Part of the reason "service compris" works better in France than in New York is probably because restaurants in France tend to have far fewer servers.

I know a fair bit of Thaler, but more Tversky and Kahneman (and Dan Ariely and I overlapped at UNC) and you are exactly correct, they would have a lot to say here. I believe this phenomenon is asymmetric dominance.

It's also true what people are saying about this being a psychological phenomenon* (well, that's what the above Professors would say as well).

I REALLY want this model to work. It professionalizes the service industry that will have many long term positive effects for both the people who work there and the people who dine. As a restaurant owner, the tipping model works great because it essentially allows me itinerant waitstaff. Being neither famous nor a significant player I can't change anything (remember, it's probably also not in my economic self interest to do so) which is why it is so important that people like Danny Meyer lead the way. There are a couple people in my market that could maybe lead the way and I'll wait until they do.

I plan to go to 1 Danny Meyer restaurant for every 3 meals I eat in NYC from now on. I mean, probably. Maybe. I'll try.

* BTW, anyone who still finds neo-classical economics even remotely relevant is clearly just a religious zealot.
 
originally posted by slaton:
I was sorry to hear about Patty.

Ditto. An Internet acquaintance visited her in the Summer and said that he came away concerned about her health . I don't know what underlying medical issues there may have been, but it's sad news nonetheless. I have enjoyed several of her Pinot Noirs, both at Torino Mor and her own gig.

Mark Lipton
 
originally posted by Ben Hunting:
I know little about Richard H. Thaler's work but I expect he'd have something relevant to say here.

Part of the reason "service compris" works better in France than in New York is probably because restaurants in France tend to have far fewer servers.
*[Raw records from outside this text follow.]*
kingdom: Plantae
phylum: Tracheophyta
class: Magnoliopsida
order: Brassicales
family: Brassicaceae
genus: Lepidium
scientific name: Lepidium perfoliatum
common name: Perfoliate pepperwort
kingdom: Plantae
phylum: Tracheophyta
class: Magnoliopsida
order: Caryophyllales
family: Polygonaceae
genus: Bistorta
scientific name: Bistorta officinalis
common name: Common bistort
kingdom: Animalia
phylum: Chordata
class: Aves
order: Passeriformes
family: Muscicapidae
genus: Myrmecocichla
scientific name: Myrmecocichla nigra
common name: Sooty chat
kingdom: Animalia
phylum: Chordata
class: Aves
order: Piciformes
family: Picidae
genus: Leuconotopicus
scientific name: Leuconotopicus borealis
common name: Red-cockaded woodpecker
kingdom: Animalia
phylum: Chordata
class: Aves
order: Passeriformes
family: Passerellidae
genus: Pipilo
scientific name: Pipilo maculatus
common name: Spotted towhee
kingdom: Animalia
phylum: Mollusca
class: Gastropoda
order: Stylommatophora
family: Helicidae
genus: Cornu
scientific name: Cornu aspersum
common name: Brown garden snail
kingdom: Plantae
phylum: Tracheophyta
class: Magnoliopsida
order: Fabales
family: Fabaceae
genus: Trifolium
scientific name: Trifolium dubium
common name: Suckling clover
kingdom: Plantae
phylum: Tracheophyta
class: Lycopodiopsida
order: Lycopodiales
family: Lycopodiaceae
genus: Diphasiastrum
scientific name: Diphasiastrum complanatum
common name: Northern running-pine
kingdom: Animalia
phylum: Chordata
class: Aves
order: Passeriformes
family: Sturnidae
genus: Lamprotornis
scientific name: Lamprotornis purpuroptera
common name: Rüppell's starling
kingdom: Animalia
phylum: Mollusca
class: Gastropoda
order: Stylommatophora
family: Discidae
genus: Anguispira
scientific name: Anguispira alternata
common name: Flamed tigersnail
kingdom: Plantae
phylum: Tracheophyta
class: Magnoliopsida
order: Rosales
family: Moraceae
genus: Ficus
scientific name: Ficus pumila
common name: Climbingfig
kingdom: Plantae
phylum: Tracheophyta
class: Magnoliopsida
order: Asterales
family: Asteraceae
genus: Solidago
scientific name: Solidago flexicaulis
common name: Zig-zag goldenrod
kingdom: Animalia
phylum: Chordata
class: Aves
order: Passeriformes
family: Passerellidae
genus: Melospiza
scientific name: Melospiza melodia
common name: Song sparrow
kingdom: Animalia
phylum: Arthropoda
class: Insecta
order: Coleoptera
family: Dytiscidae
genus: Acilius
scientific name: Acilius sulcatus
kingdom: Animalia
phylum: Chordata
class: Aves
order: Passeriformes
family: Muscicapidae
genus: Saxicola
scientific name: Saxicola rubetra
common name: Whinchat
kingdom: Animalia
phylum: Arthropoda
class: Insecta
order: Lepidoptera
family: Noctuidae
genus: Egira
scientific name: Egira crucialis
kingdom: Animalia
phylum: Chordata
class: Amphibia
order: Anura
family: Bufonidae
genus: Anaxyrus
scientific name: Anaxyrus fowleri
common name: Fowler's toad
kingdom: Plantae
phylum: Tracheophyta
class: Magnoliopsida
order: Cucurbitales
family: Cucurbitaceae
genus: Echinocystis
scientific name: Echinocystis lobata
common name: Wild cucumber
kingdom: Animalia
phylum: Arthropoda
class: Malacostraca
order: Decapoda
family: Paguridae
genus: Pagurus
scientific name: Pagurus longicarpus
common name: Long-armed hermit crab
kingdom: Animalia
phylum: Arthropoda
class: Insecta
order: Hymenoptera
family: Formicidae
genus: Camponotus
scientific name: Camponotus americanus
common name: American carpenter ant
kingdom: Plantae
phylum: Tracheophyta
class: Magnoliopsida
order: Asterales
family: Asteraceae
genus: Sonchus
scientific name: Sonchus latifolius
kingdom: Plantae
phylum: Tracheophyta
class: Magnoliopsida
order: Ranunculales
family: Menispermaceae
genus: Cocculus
my uneducated guess would be that their base pay is a more significant part of their total wage package. also, health insurance an integral part of french citizenship (and most often not for servers in america), so their wages are not burdened with the cost of buying health insurance--nor paying the cost of medical care when the need arises.

i've been to france a number of times and have never come up with the observation that floor staff in france is less abundant than in america--but i've never observed dining in france it with that in mind--i do work front-of-house in the restaurant trade. in fact, my main observation is that in france it seems that the front-of-house staff are less likely to appear to be temporarily in that line of work.